- [Assignment]
Every line holding the string "width" is to be copied from the entries below.

[Saved entries]
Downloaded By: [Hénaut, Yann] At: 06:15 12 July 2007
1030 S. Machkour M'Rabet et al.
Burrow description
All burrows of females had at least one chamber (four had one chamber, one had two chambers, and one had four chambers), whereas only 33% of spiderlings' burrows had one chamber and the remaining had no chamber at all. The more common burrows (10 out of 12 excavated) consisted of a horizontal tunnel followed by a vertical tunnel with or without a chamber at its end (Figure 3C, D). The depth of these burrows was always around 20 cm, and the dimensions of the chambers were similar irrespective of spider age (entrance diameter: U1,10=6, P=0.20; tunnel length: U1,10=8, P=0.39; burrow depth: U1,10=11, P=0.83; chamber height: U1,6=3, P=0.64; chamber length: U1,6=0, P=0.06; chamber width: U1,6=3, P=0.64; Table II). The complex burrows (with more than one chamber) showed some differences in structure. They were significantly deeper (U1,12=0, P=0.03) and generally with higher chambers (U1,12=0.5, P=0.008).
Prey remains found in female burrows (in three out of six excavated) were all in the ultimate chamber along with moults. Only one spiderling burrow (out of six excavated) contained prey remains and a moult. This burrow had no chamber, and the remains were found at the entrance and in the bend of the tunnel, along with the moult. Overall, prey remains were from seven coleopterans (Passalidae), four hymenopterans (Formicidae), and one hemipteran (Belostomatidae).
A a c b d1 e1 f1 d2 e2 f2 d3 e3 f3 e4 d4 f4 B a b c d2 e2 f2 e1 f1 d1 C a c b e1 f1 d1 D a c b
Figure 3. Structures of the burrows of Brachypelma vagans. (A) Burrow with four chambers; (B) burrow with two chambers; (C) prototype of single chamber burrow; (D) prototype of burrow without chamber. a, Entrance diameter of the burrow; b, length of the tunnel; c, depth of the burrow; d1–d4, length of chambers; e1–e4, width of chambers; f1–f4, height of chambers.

- [Response area]
All burrows of females had at least one chamber (four had one chamber, one had two chambers, and one had four chambers), whereas only 33% of spiderlings' burrows had one chamber and the remaining had no chamber at all. The more common burrows (10 out of 12 excavated) consisted of a horizontal tunnel followed by a vertical tunnel with or without a chamber at its end (Figure 3C, D). The depth of these burrows was always around 20 cm, and the dimensions of the chambers were similar irrespective of spider age (entrance diameter: U1,10=6, P=0.20; tunnel length: U1,10=8, P=0.39; burrow depth: U1,10=11, P=0.83; chamber height: U1,6=3, P=0.64; chamber length: U1,6=0, P=0.06; chamber width: U1,6=3, P=0.64; Table II). The complex burrows (with more than one chamber) showed some differences in structure. They were significantly deeper (U1,12=0, P=0.03) and generally with higher chambers (U1,12=0.5, P=0.008).
Figure 3. Structures of the burrows of Brachypelma vagans. (A) Burrow with four chambers; (B) burrow with two chambers; (C) prototype of single chamber burrow; (D) prototype of burrow without chamber. a, Entrance diameter of the burrow; b, length of the tunnel; c, depth of the burrow; d1–d4, length of chambers; e1–e4, width of chambers; f1–f4, height of chambers.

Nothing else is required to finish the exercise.